À nossa frente vão desfilando canções simples, que falam de amor, do trabalho nos campos, das pequenas e grandes viagens, das reflexões. São-nos passadas através de uma voz enérgica, de quem sabe o que faz, acompanhada com uma série de instrumentos que cria um ambiente propício ao seu deleite: piano, concertina, contrabaixo, violino e bateria.
As Tucanas vêm estremecer o auditório com os seus originais instrumentos de percussão. São cinco raparigas enérgicas, que transferem para a Atalaia as toadas tradicionais africanas, brasileiras e portuguesas. Dançam ao mesmo tempo que tocam nos instrumentos, emitem sons incompreensíveis mas muito musicais, algures entre gritos de guerra e chamamentos. Os aplausos do público surgem espontaneamente, como se fosse inevitável participar de alguma forma no espectáculo.
Elas continuam a tocar nos seus bidons, cabaças e bombos coloridos, com uma sincronia irrepreensível. Abandonam depois as baquetas e passam para uns bancos à boca do palco. Dão palmadas nas mãos, nas pernas, no peito, no queixo e na boca, acompanhadas apenas pelos guizos atados aos pés. «Afinal, é fácil fazer música. E os braços delas devem ser bem musculados!».
Por vezes usam a voz como um coro de africanas, contando uma história só com sons. Agora há também palavras: «Ó mar, vem cá molhar-me!» A voz salta pelo ar entre cada batida. As baquetas são extensões dos braços. Caem ao longo do corpo, cruzam-se em cima das cabeças. Têm vida. E que vida!

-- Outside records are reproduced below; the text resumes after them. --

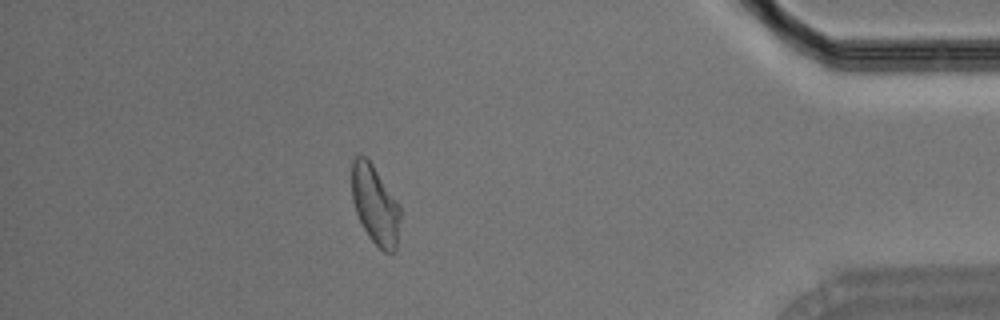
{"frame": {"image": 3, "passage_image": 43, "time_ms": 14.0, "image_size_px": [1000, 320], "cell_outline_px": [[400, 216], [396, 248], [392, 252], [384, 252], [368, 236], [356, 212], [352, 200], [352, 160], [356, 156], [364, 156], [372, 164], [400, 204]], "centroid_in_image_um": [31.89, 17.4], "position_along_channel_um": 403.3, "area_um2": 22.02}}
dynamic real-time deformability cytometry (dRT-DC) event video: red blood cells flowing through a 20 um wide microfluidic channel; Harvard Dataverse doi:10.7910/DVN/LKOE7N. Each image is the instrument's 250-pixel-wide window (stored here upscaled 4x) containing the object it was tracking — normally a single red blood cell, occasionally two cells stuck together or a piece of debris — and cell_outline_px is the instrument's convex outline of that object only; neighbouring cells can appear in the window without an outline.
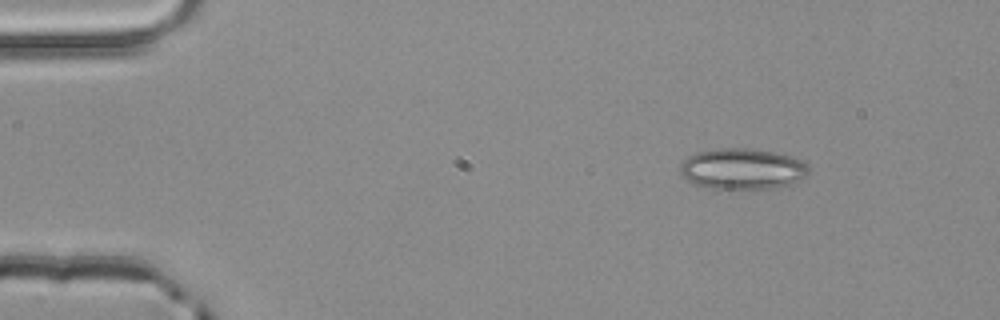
{"species": "common noctule bat (a hibernating species)", "species_latin": "Nyctalus noctula", "temperature_condition": "room temperature", "stored_images_in_passage": 4, "camera_frame_rate_fps": 3000, "um_per_image_px": 0.085, "animal": {"sex": "male", "body_mass_g": 20.4}, "frame": {"image": 1, "passage_image": 2, "time_ms": 0.333, "image_size_px": [1000, 320], "cell_outline_px": [[812, 168], [808, 176], [792, 184], [780, 188], [748, 192], [712, 188], [692, 184], [680, 176], [680, 164], [688, 156], [696, 152], [716, 148], [748, 148], [772, 152], [792, 156], [808, 164]], "centroid_in_image_um": [63.13, 14.41], "position_along_channel_um": 21.9, "area_um2": 32.14}}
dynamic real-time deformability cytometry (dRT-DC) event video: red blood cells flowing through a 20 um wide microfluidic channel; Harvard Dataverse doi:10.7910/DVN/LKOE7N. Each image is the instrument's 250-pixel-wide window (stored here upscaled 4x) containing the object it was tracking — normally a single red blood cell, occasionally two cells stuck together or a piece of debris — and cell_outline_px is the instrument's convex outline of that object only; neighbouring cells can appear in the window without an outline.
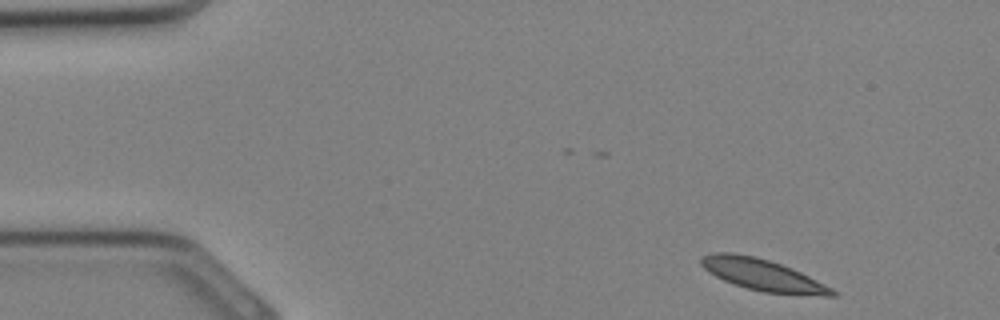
{"species": "Egyptian fruit bat (a non-hibernating species)", "species_latin": "Rousettus aegyptiacus", "temperature_condition": "cold", "stored_images_in_passage": 8, "camera_frame_rate_fps": 3000, "um_per_image_px": 0.085, "animal": {"sex": "female"}, "frame": {"image": 1, "passage_image": 1, "time_ms": 0.0, "image_size_px": [1000, 320], "cell_outline_px": [[836, 296], [824, 296], [764, 292], [748, 288], [724, 280], [708, 272], [700, 264], [700, 256], [716, 252], [732, 252], [756, 256], [792, 268], [832, 288], [836, 292]], "centroid_in_image_um": [64.8, 23.35], "position_along_channel_um": 20.2, "area_um2": 23.87}}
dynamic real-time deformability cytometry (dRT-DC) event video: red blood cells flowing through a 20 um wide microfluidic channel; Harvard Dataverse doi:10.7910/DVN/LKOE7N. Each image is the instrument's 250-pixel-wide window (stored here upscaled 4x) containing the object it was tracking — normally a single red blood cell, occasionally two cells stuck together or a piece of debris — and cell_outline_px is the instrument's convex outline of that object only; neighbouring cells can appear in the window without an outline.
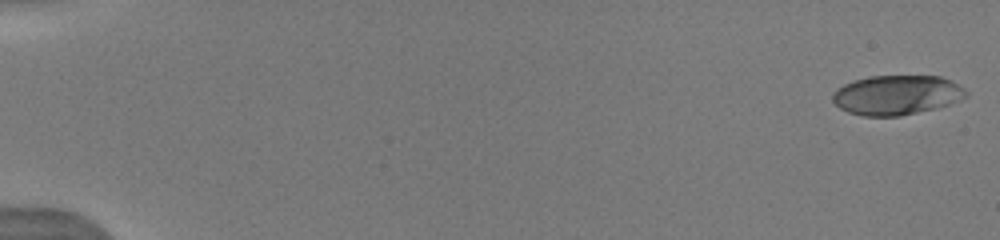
{"species": "human", "species_latin": "Homo sapiens", "temperature_condition": "warm", "stored_images_in_passage": 38, "camera_frame_rate_fps": 3000, "um_per_image_px": 0.085, "donor": {"sex": "male"}, "frame": {"image": 1, "passage_image": 1, "time_ms": 0.0, "image_size_px": [1000, 240], "cell_outline_px": [[968, 96], [960, 100], [936, 108], [900, 116], [864, 116], [848, 112], [840, 108], [832, 100], [832, 96], [836, 88], [844, 84], [868, 76], [940, 76], [964, 88], [968, 92]], "centroid_in_image_um": [76.21, 8.08], "position_along_channel_um": 8.8, "area_um2": 30.69}}
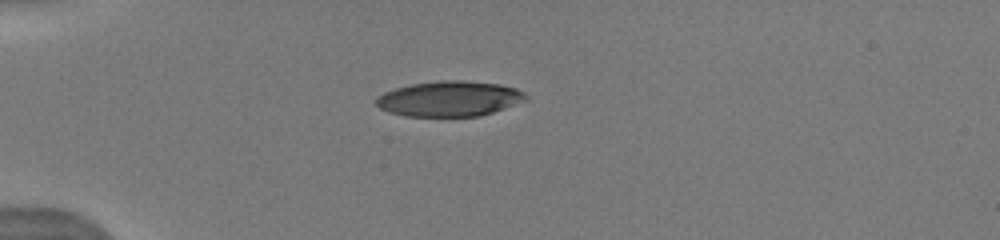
{"frame": {"image": 2, "passage_image": 10, "time_ms": 4.667, "image_size_px": [1000, 240], "cell_outline_px": [[528, 100], [480, 116], [404, 116], [388, 112], [380, 108], [372, 100], [376, 96], [384, 92], [396, 88], [412, 84], [440, 80], [460, 80], [500, 84], [516, 88], [524, 92], [528, 96]], "centroid_in_image_um": [38.18, 8.39], "position_along_channel_um": 46.8, "area_um2": 30.98}}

Seguem-se mais mulheres, desta vez um grupo de canto, as Moçoilas. São quatro, vestidas com roupas e chapéus tradicionais do Sul do País, e cantam a capela com sotaque algarvio ou alentejano, conforme a origem de cada canção. A maioria é de proveniência popular, curtas e acompanhadas com adufes, castanholas, ferrinhos e guizos. Surgem diálogos entre elas – como se conversassem cantando –, que facilmente se transformam em despiques divertidos de vizinhas impertinentes e bisbilhoteiras. «E a canção que fizeram especialmente para a Festa? Como é? “Da Fil à Ajuda, Loures e Seixal...”»
A primeira noite da Festa termina com o espectáculo de Maria Alice. As mornas e as coladeras cabo-verdianas embalam, num afago íntimo. Casais dançam em frente ao palco. A noite termina calmamente.
Voz e instrumental
«Olá, outra vez por aqui? Eu agora já não quero outra coisa!» Nem nós.

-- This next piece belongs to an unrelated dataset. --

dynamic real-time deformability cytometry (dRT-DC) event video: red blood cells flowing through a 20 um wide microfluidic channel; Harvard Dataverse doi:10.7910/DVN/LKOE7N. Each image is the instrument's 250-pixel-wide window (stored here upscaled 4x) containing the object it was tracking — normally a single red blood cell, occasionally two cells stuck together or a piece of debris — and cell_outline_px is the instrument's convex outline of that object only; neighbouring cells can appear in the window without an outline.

Os australianos Dili All Stars empolgam o público desde o início. Se a toada rock não fosse suficiente, a excentricidade de um dos vocalistas faria o resto. Com a língua de fora e a abanar as ancas, vai pondo os espectadores aos pulos na relva.

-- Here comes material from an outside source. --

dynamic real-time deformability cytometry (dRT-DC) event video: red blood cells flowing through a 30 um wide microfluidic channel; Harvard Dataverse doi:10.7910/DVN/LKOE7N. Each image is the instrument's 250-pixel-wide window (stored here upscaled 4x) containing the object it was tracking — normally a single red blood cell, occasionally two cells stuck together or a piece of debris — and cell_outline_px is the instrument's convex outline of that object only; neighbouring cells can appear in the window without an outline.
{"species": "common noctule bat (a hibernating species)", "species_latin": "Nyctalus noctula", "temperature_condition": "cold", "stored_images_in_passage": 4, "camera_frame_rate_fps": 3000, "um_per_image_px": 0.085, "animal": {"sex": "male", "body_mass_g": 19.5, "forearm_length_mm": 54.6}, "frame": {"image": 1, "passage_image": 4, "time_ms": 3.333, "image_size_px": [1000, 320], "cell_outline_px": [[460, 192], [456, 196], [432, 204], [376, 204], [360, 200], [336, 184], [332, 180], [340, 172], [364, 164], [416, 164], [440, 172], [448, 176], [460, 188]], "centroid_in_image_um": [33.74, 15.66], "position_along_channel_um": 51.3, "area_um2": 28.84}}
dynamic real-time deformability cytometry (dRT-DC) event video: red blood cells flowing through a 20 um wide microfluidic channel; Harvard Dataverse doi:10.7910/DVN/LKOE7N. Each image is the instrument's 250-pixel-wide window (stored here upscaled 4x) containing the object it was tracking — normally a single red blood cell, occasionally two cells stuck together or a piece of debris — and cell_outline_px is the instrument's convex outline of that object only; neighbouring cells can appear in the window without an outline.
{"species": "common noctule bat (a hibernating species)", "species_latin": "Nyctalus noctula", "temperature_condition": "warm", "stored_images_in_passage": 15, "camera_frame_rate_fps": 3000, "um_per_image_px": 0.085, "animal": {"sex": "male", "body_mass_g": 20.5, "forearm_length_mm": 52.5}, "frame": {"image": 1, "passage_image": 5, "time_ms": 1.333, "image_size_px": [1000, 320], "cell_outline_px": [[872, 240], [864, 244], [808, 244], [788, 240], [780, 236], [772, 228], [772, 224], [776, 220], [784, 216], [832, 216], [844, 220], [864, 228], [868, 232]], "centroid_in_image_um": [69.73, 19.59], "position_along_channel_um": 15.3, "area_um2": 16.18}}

«Freedom», cantam, numa referência à luta de libertação do povo de Timor. «Liberdade» – assim mesmo, em português – faz o refrão da última canção. Uma rapariga aparece no palco a movimentar umas fitas compridas e coloridas. Atrás surge um homem com uma câmara de filmar. «Também vou aparecer. Vão-me ver no outro lado do mundo!» O público entoa em coro o refrão, de pé e com muitos punhos no ar.
Quase que nem é preciso baixar os braços. Segue-se Julian del Valle e o grupo Origens, que falam sobre o 11 de Setembro original, o do golpe militar de Pinochet no Chile e da terrível repressão política que se seguiu. Em «portunhol», o músico vai explicando a história de cada canção, o que é o mesmo que dizer a história da América Latina, desde a colonização europeia ao neoliberalismo.
Agora é a vez do Segue-me à Capela, outro grupo feminino que usa o seu instrumento mais íntimo, a voz, por vezes acompanhada por adufes, pandeireta, chocalhos e uma bateria rústica com bombos de vários tamanhos.
Música tradicional é música vivida em comunidade. Por isso, as sete mulheres do grupo teatralizam as letras, respondendo umas às outras e comentando as canções, vindas principalmente do Minho, das Beiras e de Trás-os-Montes.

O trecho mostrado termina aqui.